A Jewish agnostic who talks to first-years about masturbation? I think not.

“Thank you, Mrs. O’Neal, you’re very kind,” I murmur mechanically. “But about this…rumor.”

“Bless you, I’m sure I needn’t to stress how very confidential this information is!” She is a self-assured woman, not easily shaken, but she knows perfectly well that she has committed a serious professional blunder that might even be cause for dismissal.

“So, who is it?” Tim asks bluntly. “If it’s a secret that can be shared with the general populace, I don’t see why you should be cagey about telling us.”

“I suspect Mrs. O’Neal feels she oughtn’t to tell us,” I supply helpfully.


Can’t!”
she insists. “And that’s the truth! I know no more than that, Dr. Blundell. No names, no details.
But
, as right is right, this is too shameful a crime to be swept under the carpet by the college—dearly as they’d like to, I have no doubt!”

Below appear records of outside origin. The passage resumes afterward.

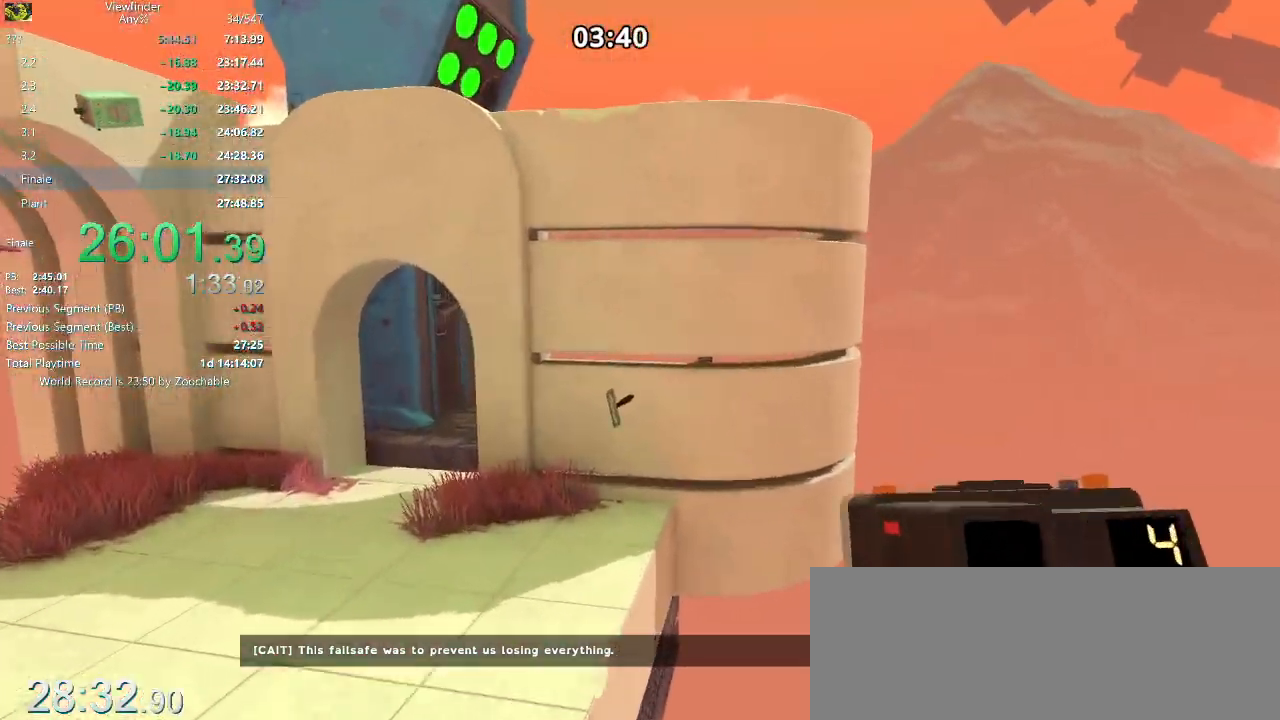
{"keys": ["w"], "mouse": [], "events": [[333, "mouse_left", "down"], [467, "a", "up"], [467, "mouse_left", "up"], [467, "mouse_right", "up"]]}
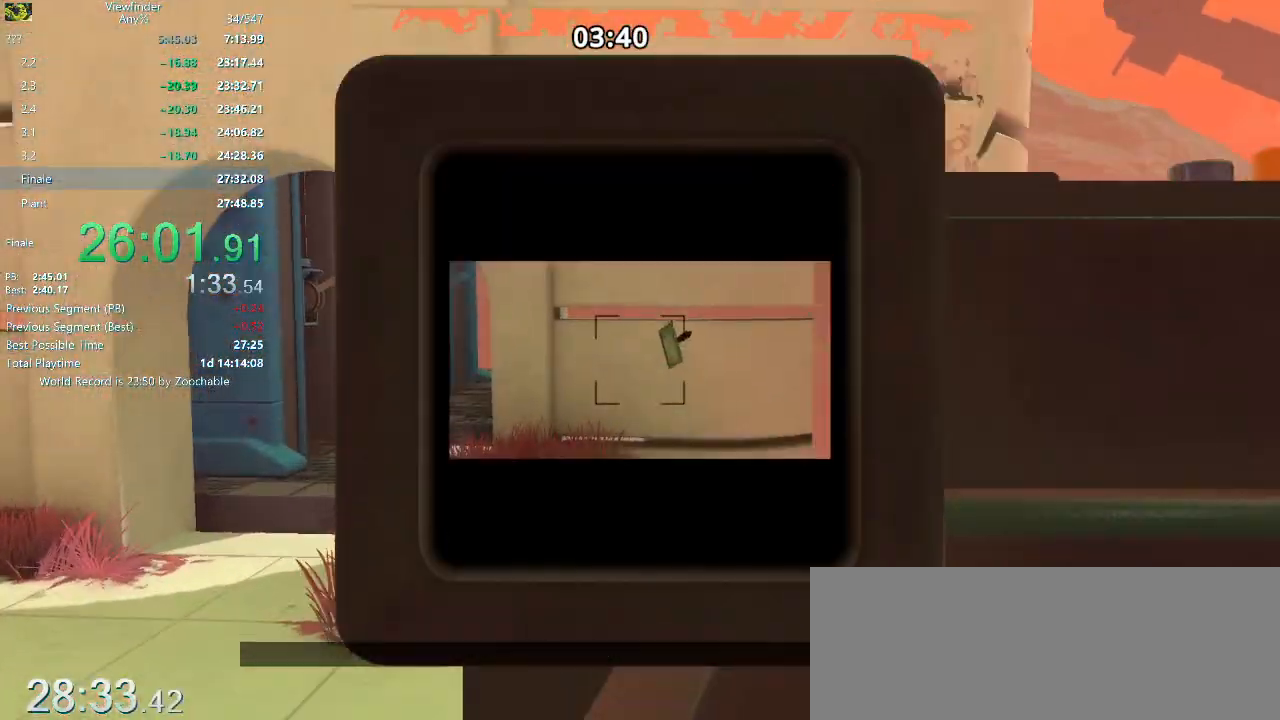
{"keys": ["a", "w"], "mouse": [], "events": [[433, "a", "down"]]}
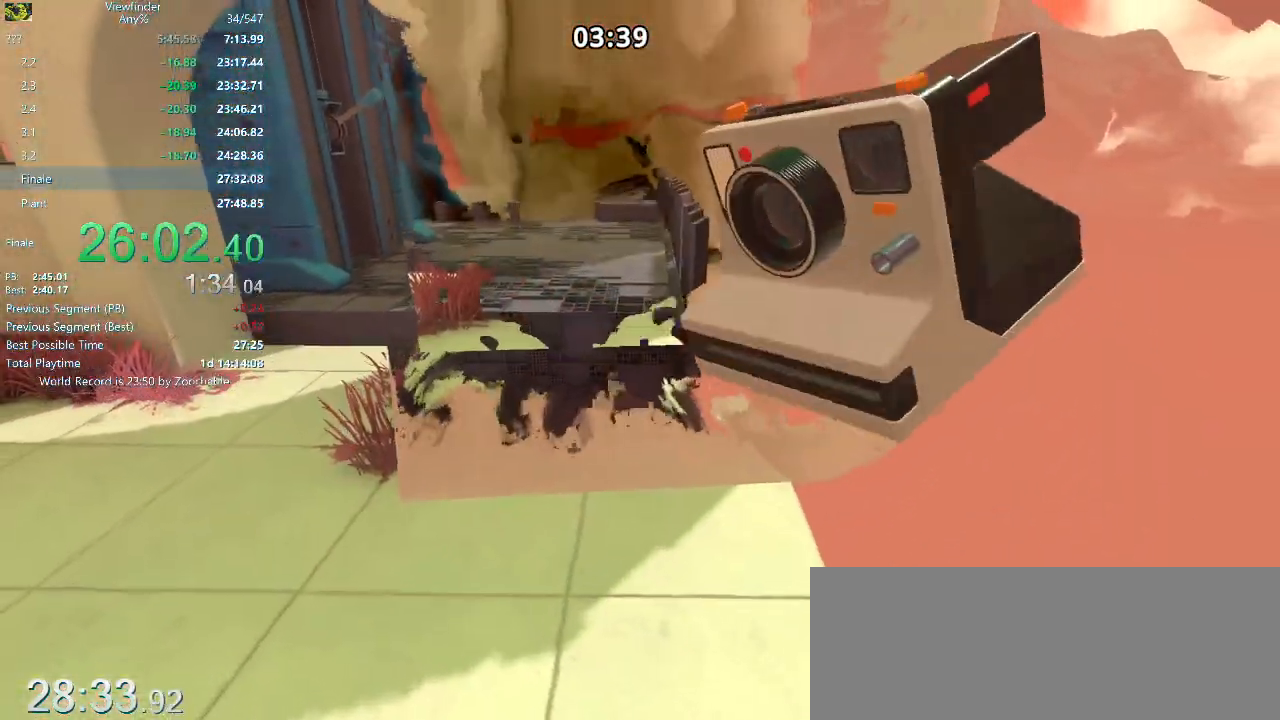
{"keys": ["w"], "mouse": [], "events": [[167, "a", "up"]]}
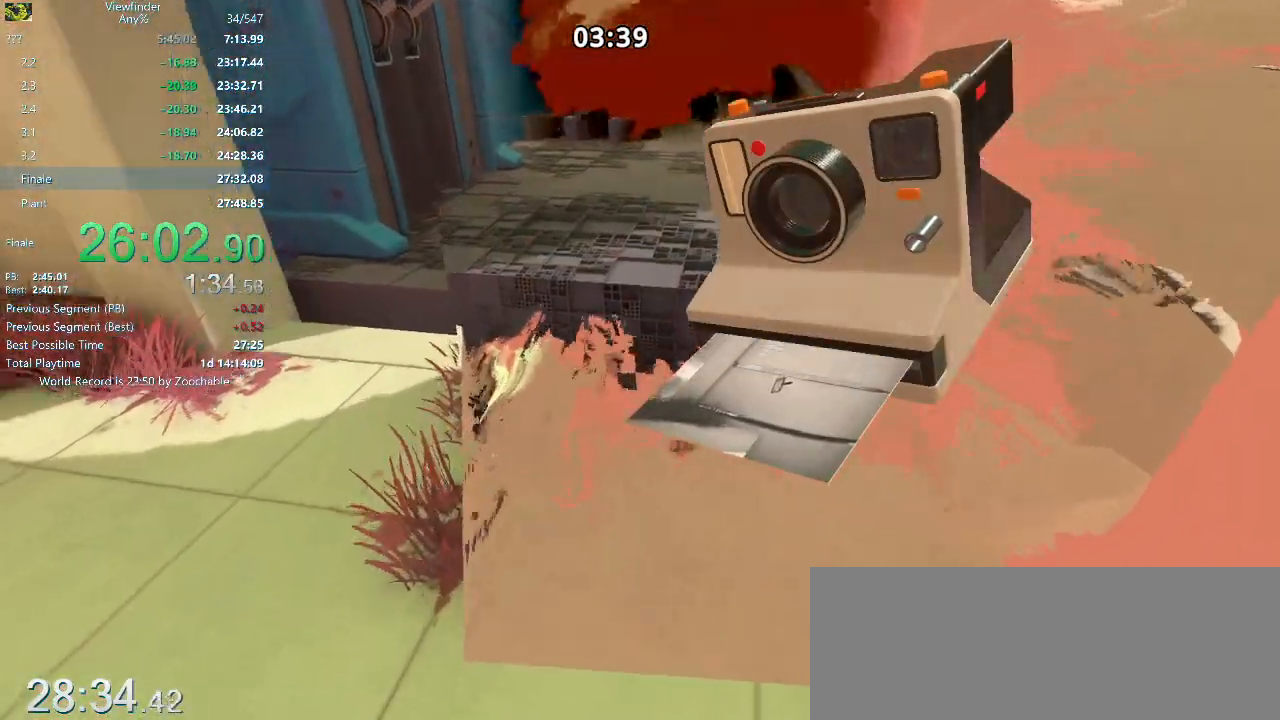
{"keys": ["w"], "mouse": [], "events": [[183, "space", "down"], [267, "space", "up"]]}
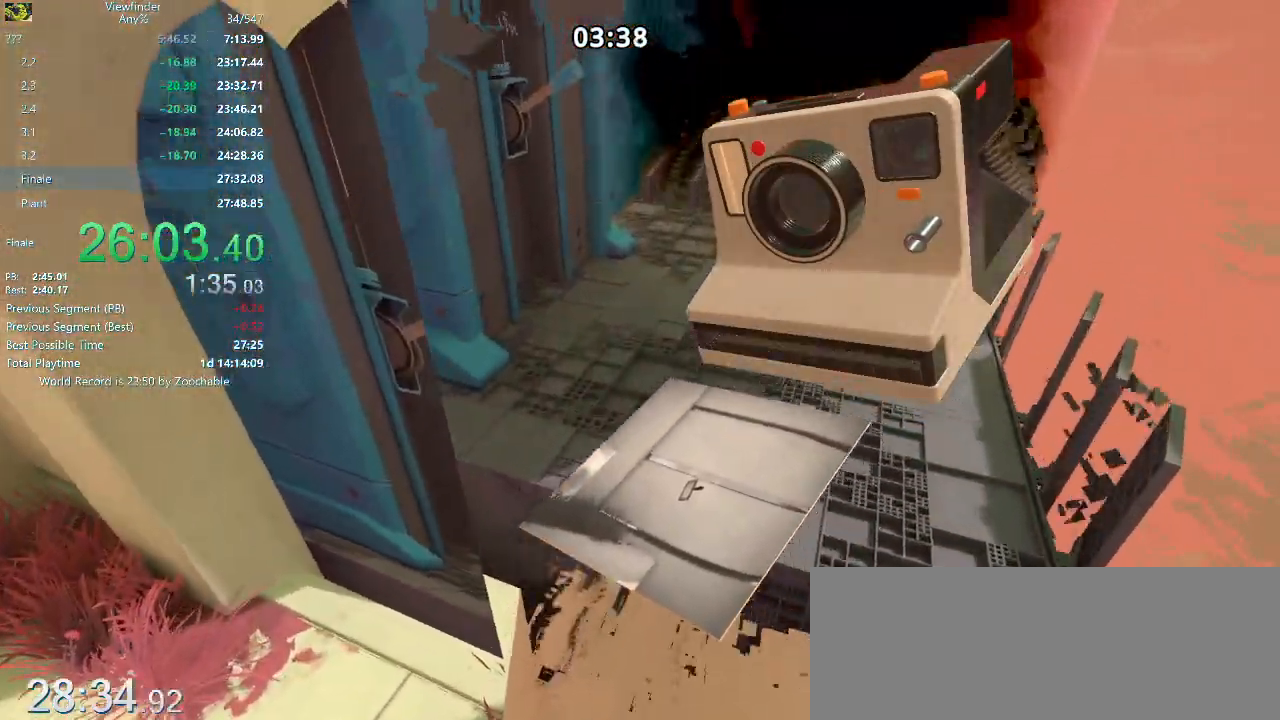
{"keys": ["w"], "mouse": [], "events": [[50, "d", "down"], [200, "d", "up"]]}
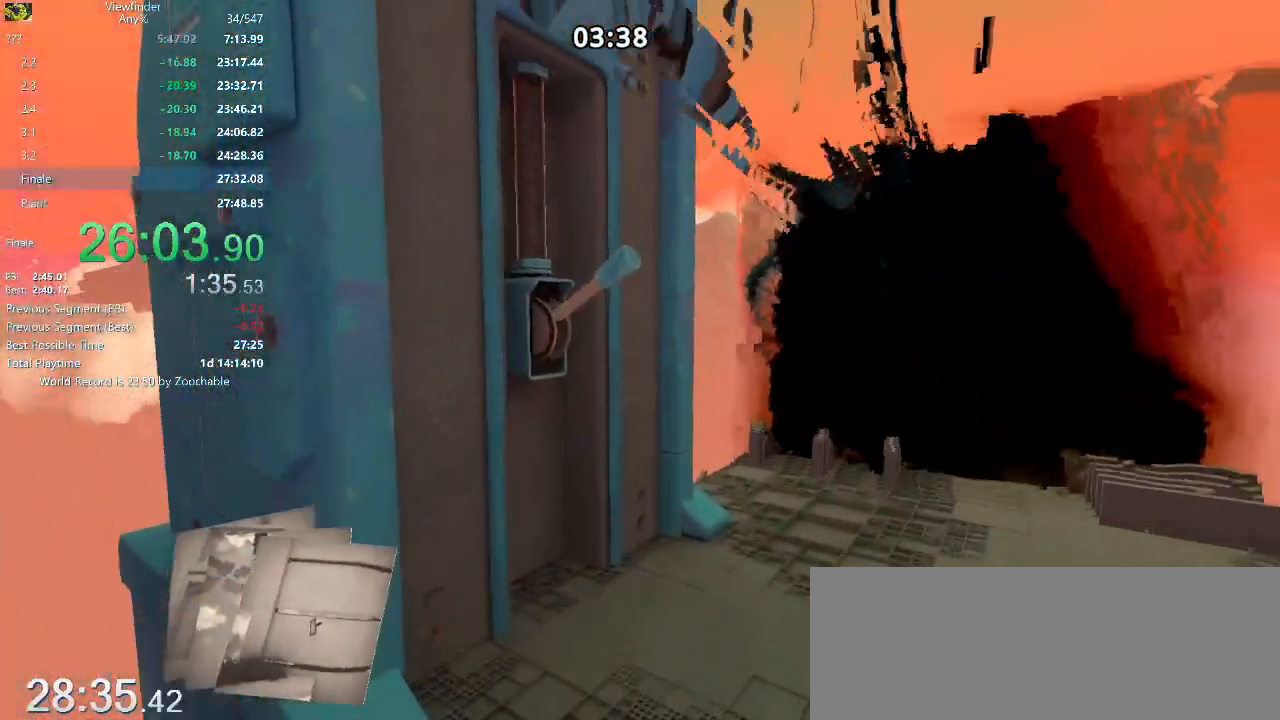
{"keys": ["w"], "mouse": [], "events": [[350, "mouse_middle", "down"], [450, "mouse_middle", "up"]]}
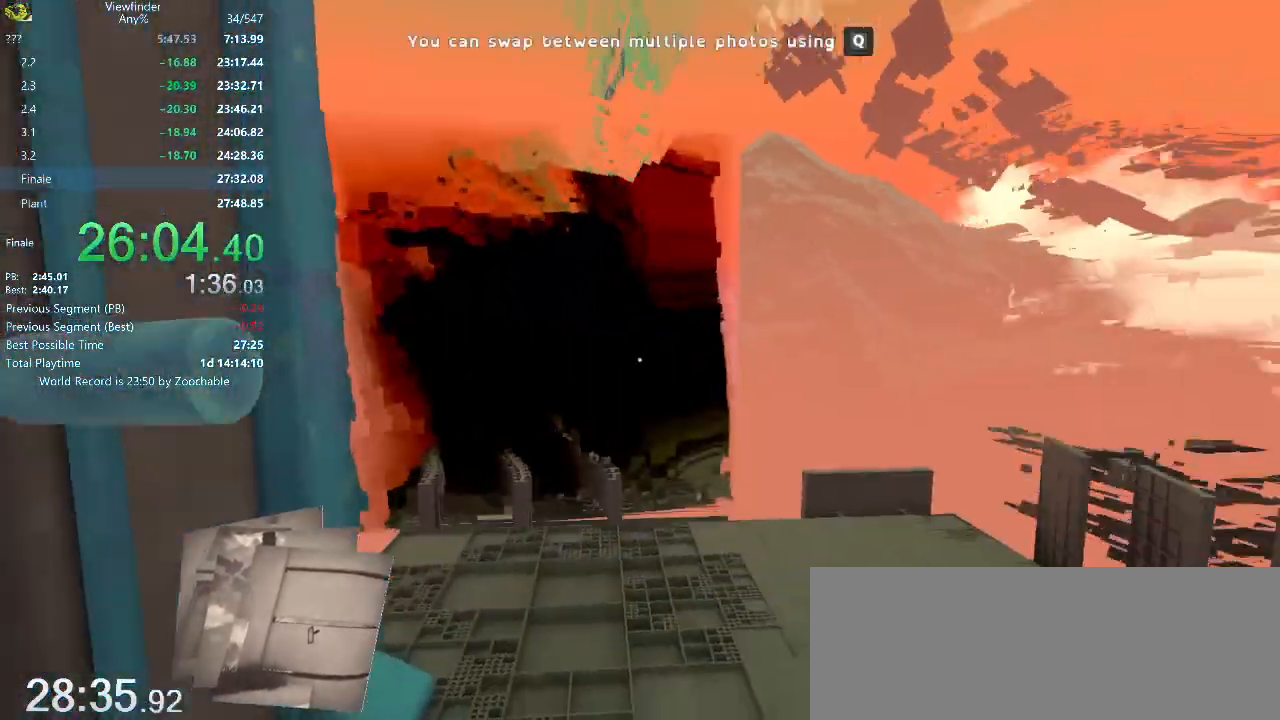
{"keys": ["w"], "mouse": [], "events": [[367, "space", "down"], [417, "space", "up"]]}
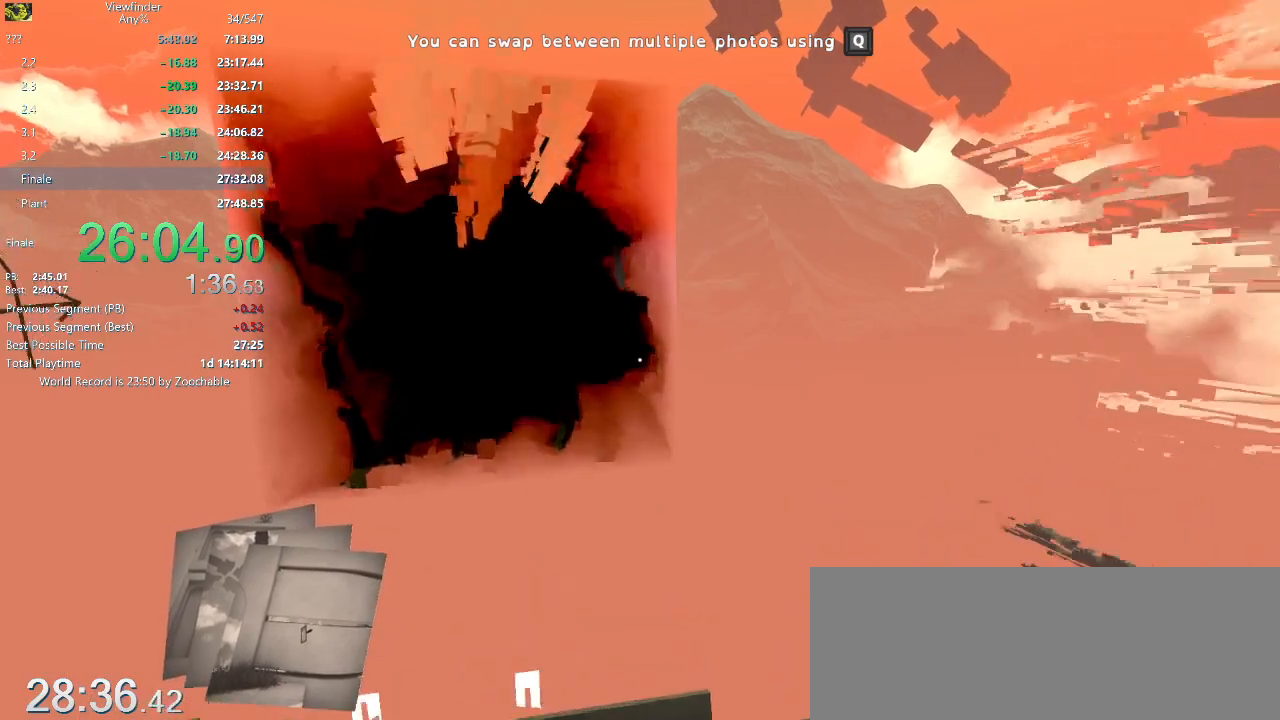
{"keys": ["w"], "mouse": [], "events": []}
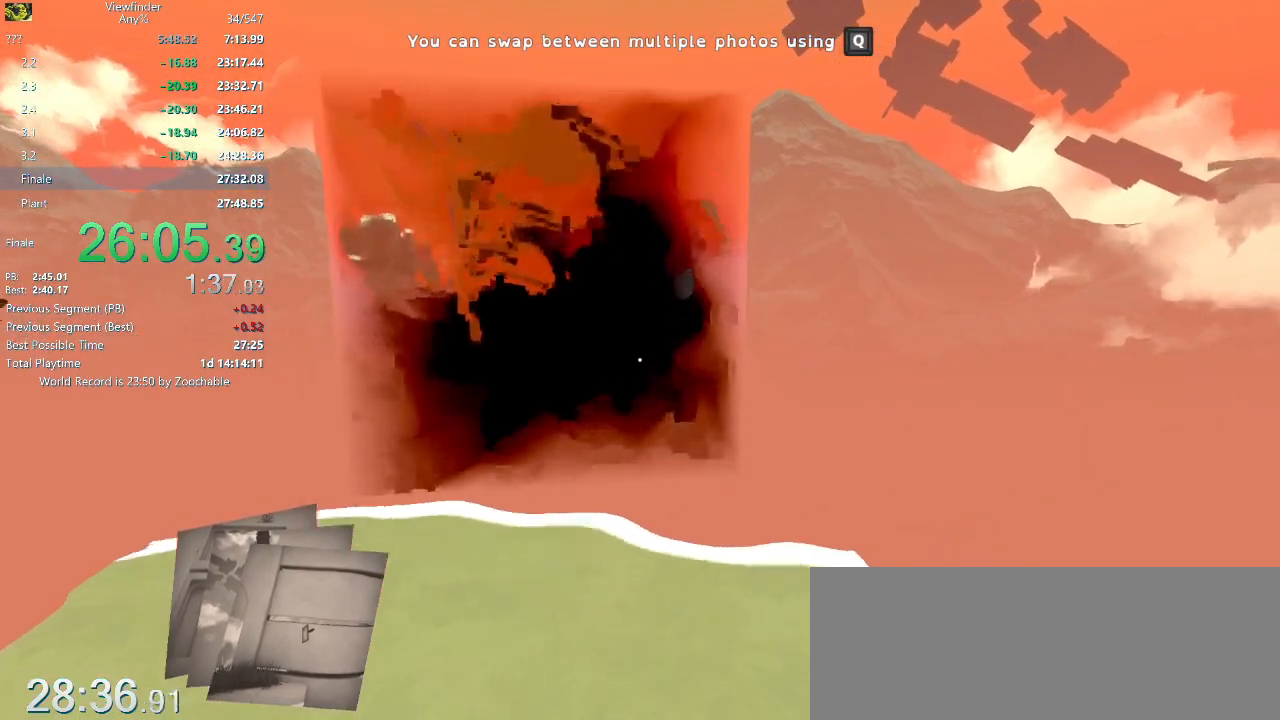
{"keys": ["w"], "mouse": [], "events": [[67, "space", "down"], [117, "space", "up"]]}
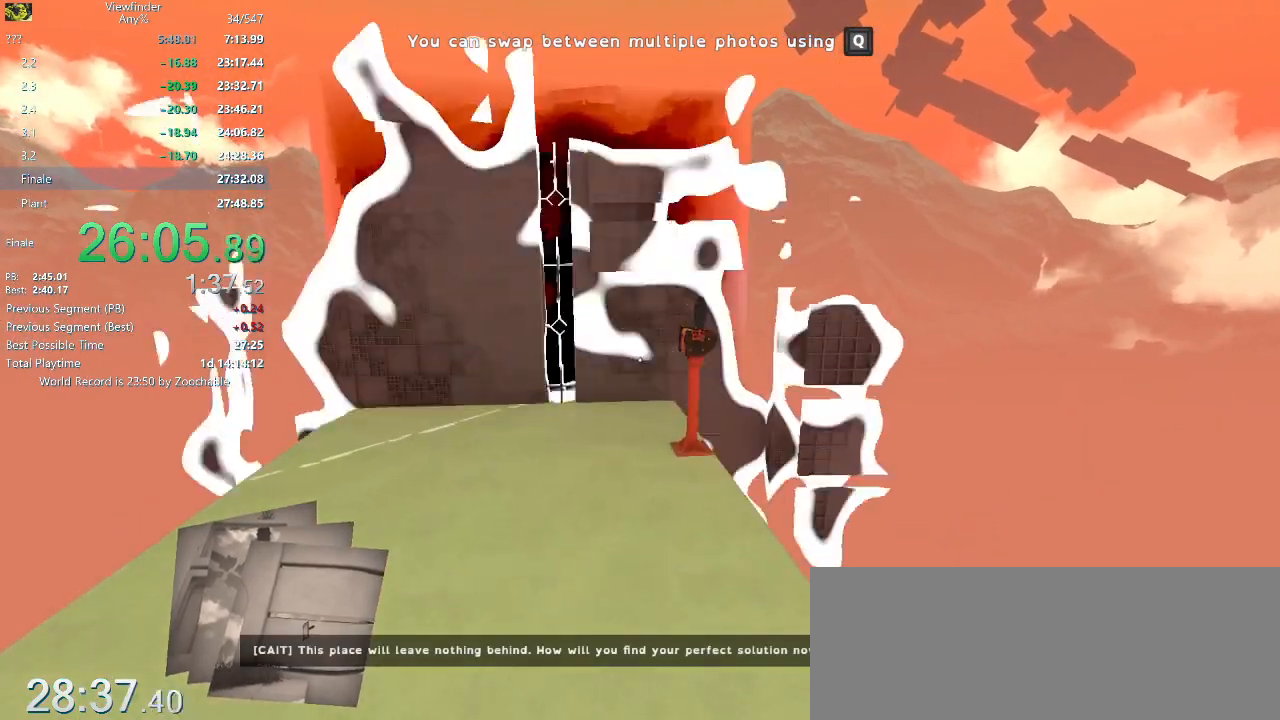
{"keys": ["w"], "mouse": [], "events": []}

“Neither have I,” Tim agrees.

I jump in before Tim can go on. “We’d best leave the matter to the authorities and interfere as little as possible. We appreciate the difficulty of your position, Mrs. O’Neal. Please give our best regards to Selena. Is she here, too?”

“No, she—” Lorna can’t quite get herself to release Tim from her glare of mistrust. “She decided to stay behind to study.”

Tim leaves shortly after the two women, promising to let me know if he finds out anything over the weekend. Through the shock and confusion I feel the pull of the woods. I could take out my new bike, but cycling would distract me from thinking, so I walk. Once through the poplars and across the creek, I cut left, away from the path that will take me past the pickers’ camp and round to Calderwood Lane. No more people!

When Tim demanded to know whether I ever had an affair with a professor, I could truthfully answer in the negative. Alex Gresham was no professor. He was a rabbi.

Now
there’s
a secret.

About half a mile along a path I never took before, the trees are thinning out and a grassland hill comes into view. Hare Hill, as I learned from the map of the surrounding area that I bought at the gas station. Today I will walk up Hare Hill, although it feels oddly uncomfortable to leave the cover of the forest and to venture out into the open grassland. Why do hares do that?

Alex and I weren’t exposed. Not that we did anything wrong, or
morally turpid
. It is just that a recently widowed rabbi, on a curative exchange from Manchester, England, will always prefer for his affair with a twenty-one-year-old volunteer tutor at the temple to remain undiscussed by the yentas. I preferred it, too.

He was the first man I ever made love with. I’d had sex with boys, two or three—but I had not made love with a man. His grief made him both needy and unavailable at the same time; the combination was irresistible to me. We both knew that come August I would leave for the marshy plains of East Anglia, and neither of us ever called that event into question. I was in love, but I was also ambitious.

I sit down on a grassy knoll on top of the hill—no hares to be seen—and rest my chin on my hunched-up knees. The surrounding tree tops, in differing shades of green, have begun to turn yellow and red. Soon it will be autumn.